Why Delaware LLCs?
Franklin A. Gevurtz
University of the Pacific - McGeorge School of Law
February 2, 2012
For years, scholars have debated why parties choose to incorporate under Delaware law companies that operate businesses in other states — since different answers to this question lead to different normative assessments of the practice. Traditionally, this debate focused on public corporations and ignored private firms and non-corporate forms of business. The exploding use of limited liability companies (LLCs) instead of corporations, and the formation of LLCs under Delaware law to operate businesses outside Delaware, call for expanding this discourse to ask “Why Delaware LLCs?”. This article adds to the recent literature seeking to answer this question empirically.

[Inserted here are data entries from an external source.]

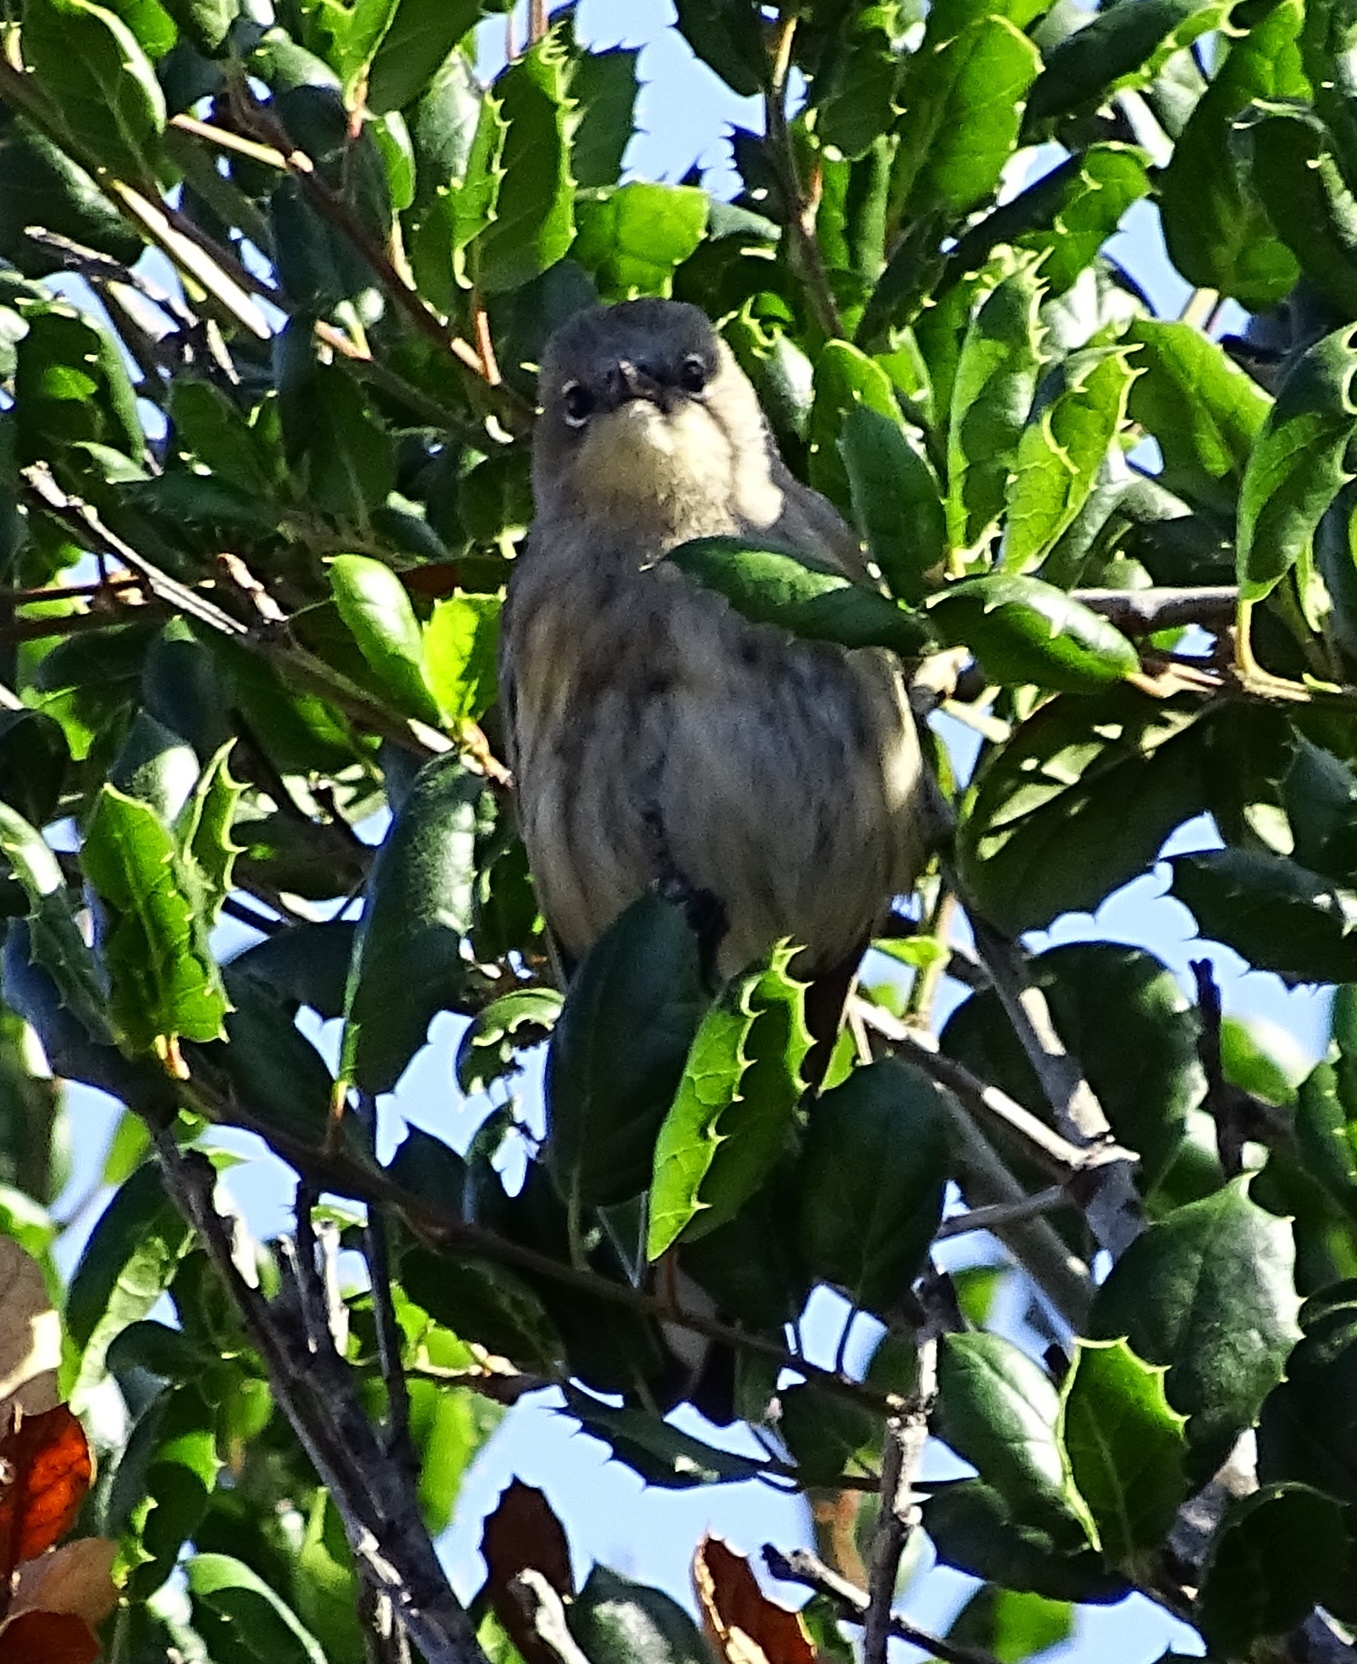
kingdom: Animalia
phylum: Chordata
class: Aves
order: Passeriformes
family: Parulidae
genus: Setophaga
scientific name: Setophaga auduboni
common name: Audubon's warbler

It critiques recent studies that looked for statistically significant correlations between state of formation choices for LLCs and differences in state LLC statutes and legal infrastructure. Finding this methodology suffers from inherent limitations, this article presents results from a different approach. I interviewed business attorneys whose clients have formed LLCs and asked them a battery of questions designed to ascertain why their clients formed LLCs in Delaware. The results of this survey provide important insights into the aspects of Delaware’s substantive LLC law and its legal infrastructure that motivate formation of Delaware LLCs, and thereby serve as an important complement to the existing statistical studies.